Data records: Begin

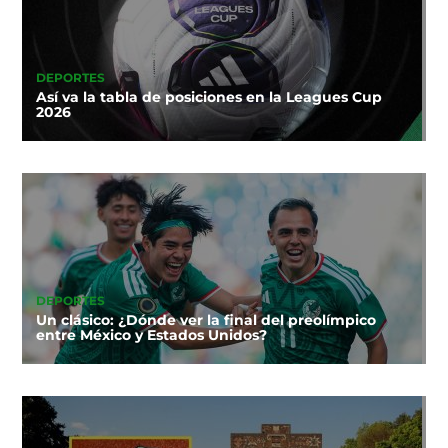
DEPORTES
Así va la tabla de posiciones en la Leagues Cup
2026
DEPORTES
Un clásico: ¿Dónde ver la final del preolímpico
entre México y Estados Unidos?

Data records: End

> Task statement: Every line from the one that has "Un clásico: ¿Dónde" down to the last line above must be written out exactly, with both ends included and nothing else.

> Result of the task:
Un clásico: ¿Dónde ver la final del preolímpico
entre México y Estados Unidos?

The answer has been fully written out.